» To do:
Output every entry exactly as it appears.
+++++
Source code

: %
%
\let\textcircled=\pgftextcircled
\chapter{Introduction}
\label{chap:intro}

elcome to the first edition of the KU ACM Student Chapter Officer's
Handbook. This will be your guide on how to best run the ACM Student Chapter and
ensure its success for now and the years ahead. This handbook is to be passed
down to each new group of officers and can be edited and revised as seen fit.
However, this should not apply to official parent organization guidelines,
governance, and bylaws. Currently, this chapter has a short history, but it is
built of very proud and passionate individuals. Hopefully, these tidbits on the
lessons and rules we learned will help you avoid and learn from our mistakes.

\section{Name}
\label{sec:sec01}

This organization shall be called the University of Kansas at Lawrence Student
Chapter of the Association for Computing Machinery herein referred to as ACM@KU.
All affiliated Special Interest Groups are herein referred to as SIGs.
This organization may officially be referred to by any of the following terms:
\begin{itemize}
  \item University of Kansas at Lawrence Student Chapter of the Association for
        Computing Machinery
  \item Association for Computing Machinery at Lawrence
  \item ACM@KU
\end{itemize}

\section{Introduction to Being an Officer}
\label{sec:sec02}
+++++
» Exercise solution:
Source code

: %
%
\let\textcircled=\pgftextcircled
\chapter{Introduction}
\label{chap:intro}

elcome to the first edition of the KU ACM Student Chapter Officer's
Handbook. This will be your guide on how to best run the ACM Student Chapter and
ensure its success for now and the years ahead. This handbook is to be passed
down to each new group of officers and can be edited and revised as seen fit.
However, this should not apply to official parent organization guidelines,
governance, and bylaws. Currently, this chapter has a short history, but it is
built of very proud and passionate individuals. Hopefully, these tidbits on the
lessons and rules we learned will help you avoid and learn from our mistakes.

\section{Name}
\label{sec:sec01}

This organization shall be called the University of Kansas at Lawrence Student
Chapter of the Association for Computing Machinery herein referred to as ACM@KU.
All affiliated Special Interest Groups are herein referred to as SIGs.
This organization may officially be referred to by any of the following terms:
\begin{itemize}
  \item University of Kansas at Lawrence Student Chapter of the Association for
        Computing Machinery
  \item Association for Computing Machinery at Lawrence
  \item ACM@KU
\end{itemize}

\section{Introduction to Being an Officer}
\label{sec:sec02}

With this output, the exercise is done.